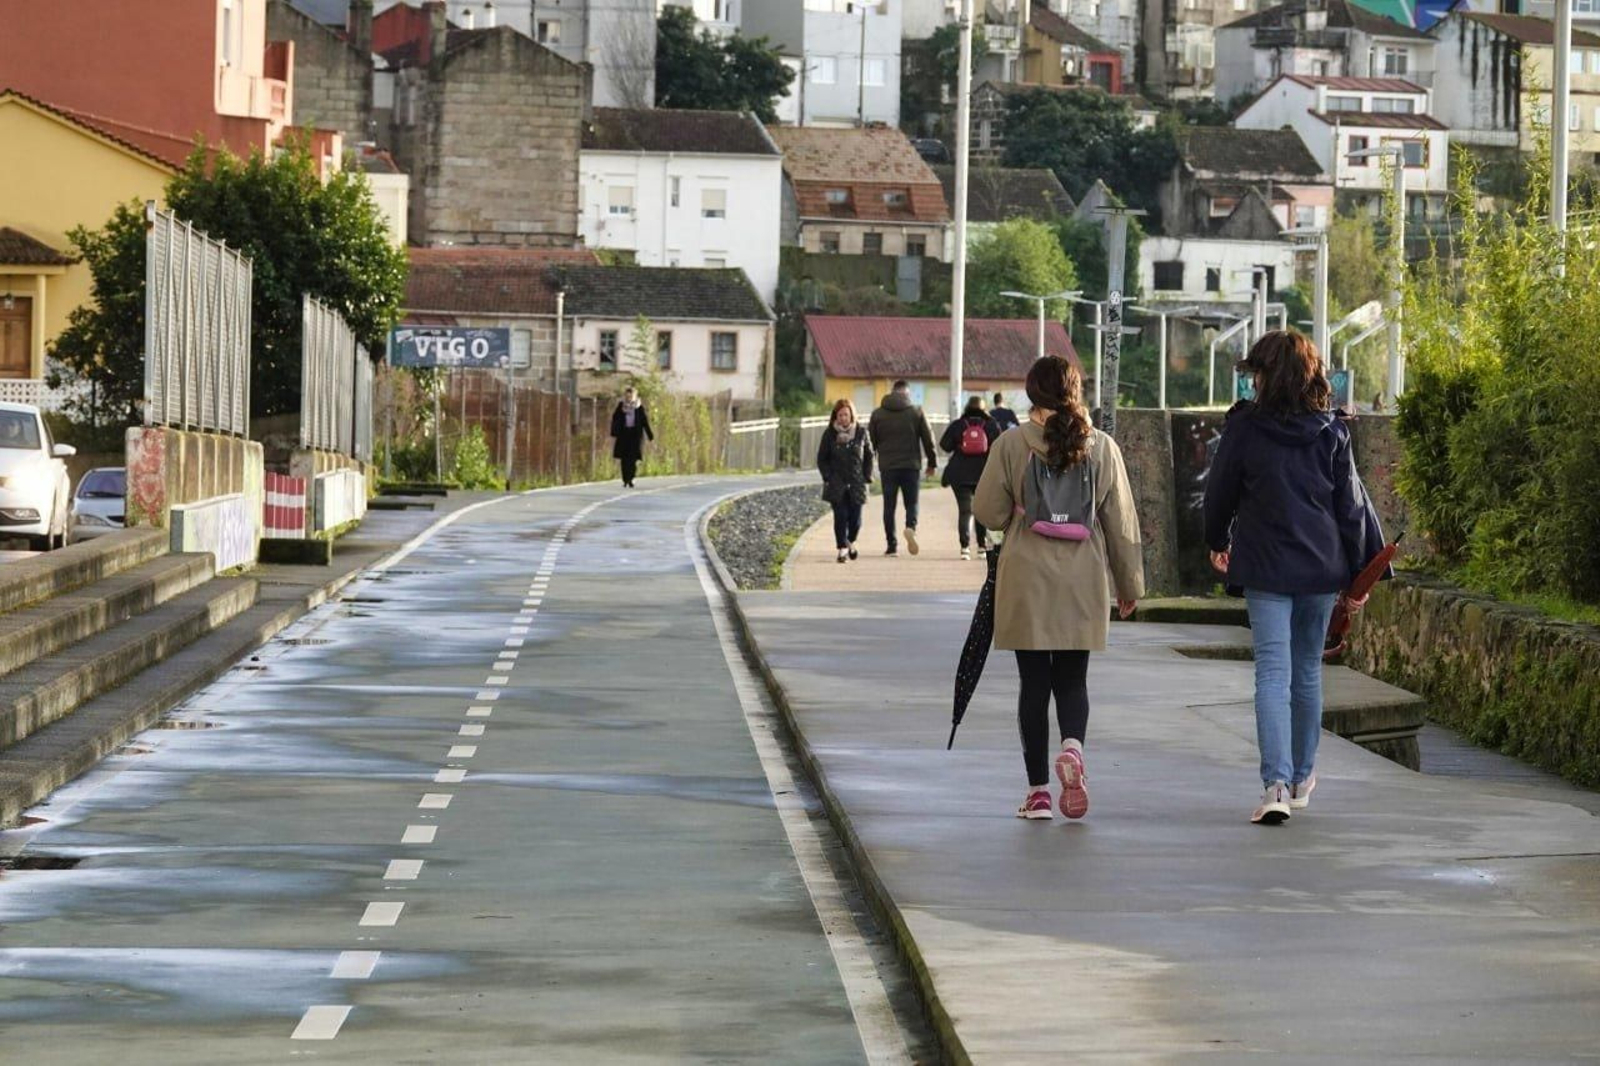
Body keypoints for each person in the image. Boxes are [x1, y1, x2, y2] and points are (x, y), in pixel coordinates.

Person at [1203, 330, 1387, 826]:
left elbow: (1219, 490)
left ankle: (1275, 784)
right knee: (1306, 671)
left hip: (1265, 564)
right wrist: (1359, 575)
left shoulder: (1243, 429)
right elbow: (1350, 507)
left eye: (1255, 374)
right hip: (1320, 567)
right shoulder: (1331, 431)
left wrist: (1217, 539)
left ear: (1265, 378)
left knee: (1272, 672)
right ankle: (1303, 776)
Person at [974, 356, 1144, 821]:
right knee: (1073, 679)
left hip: (1026, 577)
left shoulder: (1011, 443)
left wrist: (1015, 507)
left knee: (1034, 684)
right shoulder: (1102, 446)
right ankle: (1073, 749)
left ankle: (1039, 794)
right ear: (1074, 390)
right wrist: (1129, 584)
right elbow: (1122, 522)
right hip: (1082, 578)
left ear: (1032, 393)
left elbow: (987, 512)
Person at [868, 380, 937, 557]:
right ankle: (910, 527)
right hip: (911, 466)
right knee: (912, 503)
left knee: (889, 506)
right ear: (906, 393)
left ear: (892, 392)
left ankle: (891, 546)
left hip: (888, 467)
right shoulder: (916, 412)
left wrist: (868, 467)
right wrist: (932, 463)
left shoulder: (878, 414)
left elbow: (870, 444)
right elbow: (928, 439)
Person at [939, 395, 1000, 560]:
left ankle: (964, 547)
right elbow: (1000, 447)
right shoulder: (991, 424)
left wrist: (960, 444)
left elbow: (944, 445)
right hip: (983, 473)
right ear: (983, 408)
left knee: (965, 510)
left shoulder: (959, 424)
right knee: (980, 510)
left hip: (959, 474)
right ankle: (981, 547)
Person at [816, 399, 874, 563]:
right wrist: (828, 476)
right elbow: (822, 459)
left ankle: (851, 541)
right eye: (840, 415)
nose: (843, 418)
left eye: (846, 415)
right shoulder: (829, 434)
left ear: (852, 416)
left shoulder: (862, 433)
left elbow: (869, 456)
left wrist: (867, 475)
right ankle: (842, 549)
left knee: (855, 520)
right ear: (835, 416)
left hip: (857, 482)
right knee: (840, 516)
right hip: (837, 483)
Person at [609, 386, 653, 488]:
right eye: (627, 396)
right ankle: (625, 479)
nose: (629, 398)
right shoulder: (621, 406)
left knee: (633, 459)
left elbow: (644, 421)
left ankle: (631, 478)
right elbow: (615, 418)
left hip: (635, 435)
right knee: (624, 459)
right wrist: (615, 431)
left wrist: (649, 434)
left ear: (634, 396)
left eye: (631, 396)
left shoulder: (639, 407)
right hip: (624, 435)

○ ○ ○ ○

# Instructions to follow:
Your answer should consist of each line above in which "shoulder" appears.

# Result for this exercise:
left shoulder: (1243, 429)
right shoulder: (1331, 431)
left shoulder: (1011, 443)
right shoulder: (1102, 446)
right shoulder: (916, 412)
left shoulder: (878, 414)
right shoulder: (991, 424)
left shoulder: (959, 424)
right shoulder: (829, 434)
left shoulder: (862, 433)
right shoulder: (621, 406)
left shoulder: (639, 407)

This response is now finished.